BioMNER: A Dataset for Biomedical Method Entity Recognition

Chen Tang,Bohao Yang,Kun Zhao,Bo Lv,Chenghao Xiao,Frank Guerin,Chenghua Lin
2024-06-29
Abstract:Named entity recognition (NER) stands as a fundamental and pivotal task within the realm of Natural Language Processing. Particularly within the domain of Biomedical Method NER, this task presents notable challenges, stemming from the continual influx of domain-specific terminologies in scholarly literature. Current research in Biomedical Method (BioMethod) NER suffers from a scarcity of resources, primarily attributed to the intricate nature of methodological concepts, which necessitate a profound understanding for precise delineation. In this study, we propose a novel dataset for biomedical method entity recognition, employing an automated BioMethod entity recognition and information retrieval system to assist human annotation. Furthermore, we comprehensively explore a range of conventional and contemporary open-domain NER methodologies, including the utilization of cutting-edge large-scale language models (LLMs) customised to our dataset. Our empirical findings reveal that the large parameter counts of language models surprisingly inhibit the effective assimilation of entity extraction patterns pertaining to biomedical methods. Remarkably, the approach, leveraging the modestly sized ALBERT model (only 11MB), in conjunction with conditional random fields (CRF), achieves state-of-the-art (SOTA) performance.
Computation and Language
What problem does this paper attempt to address?
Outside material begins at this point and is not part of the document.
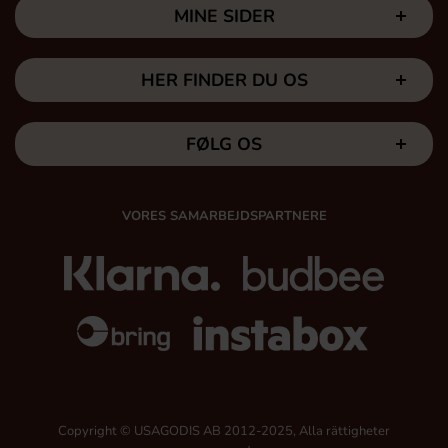
MINE SIDER
HER FINDER DU OS
FØLG OS
VORES SAMARBEJDSPARTNERE
Copyright © USAGODIS AB 2012-2025, Alla rättigheter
The focus of this paper is on the problem of BioMethod Named Entity Recognition (BioMethod NER) in the field of biomedical methodology. Currently, the main challenge in this field is the emergence of constantly evolving specialized terms, which makes it difficult to identify methods in literature. The study points out that existing resources are scarce, particularly due to the complexity of method concepts, requiring a deeper understanding for accurate annotation. Therefore, the paper proposes a new dataset to assist in the automated BioMethod entity recognition and information retrieval system, in order to facilitate human annotation. The paper also compares traditional and modern open-domain NER methods, including the use of large language models (LLMs) such as BERT, and finds that the parameter size of large models might hinder the effective absorption of extraction patterns related to biomedical methods. The study shows that a lightweight ALBERT model combined with Conditional Random Fields (CRF) achieves state-of-the-art performance in this task. Additionally, the paper proposes an annotation assistance system that utilizes rules and ChatGPT to identify potential biomedical entity candidates, and then retrieves relevant information from ChatGPT and Wikipedia for annotators to reference, thereby improving the quality and efficiency of annotations. The main contributions of the paper include: 1. Introducing an annotation assistance system that accelerates the identification of biomedical method entities. 2. Creating a high-quality dataset specifically for BioMethod NER. 3. Conducting extensive experiments using various machine learning techniques to analyze their capabilities in addressing BioMethod NER challenges. Through experiments, the paper reveals the limitations of large-scale language models in handling named entity recognition in specific domains, and highlights the advantages of traditional methods like CRF in certain situations.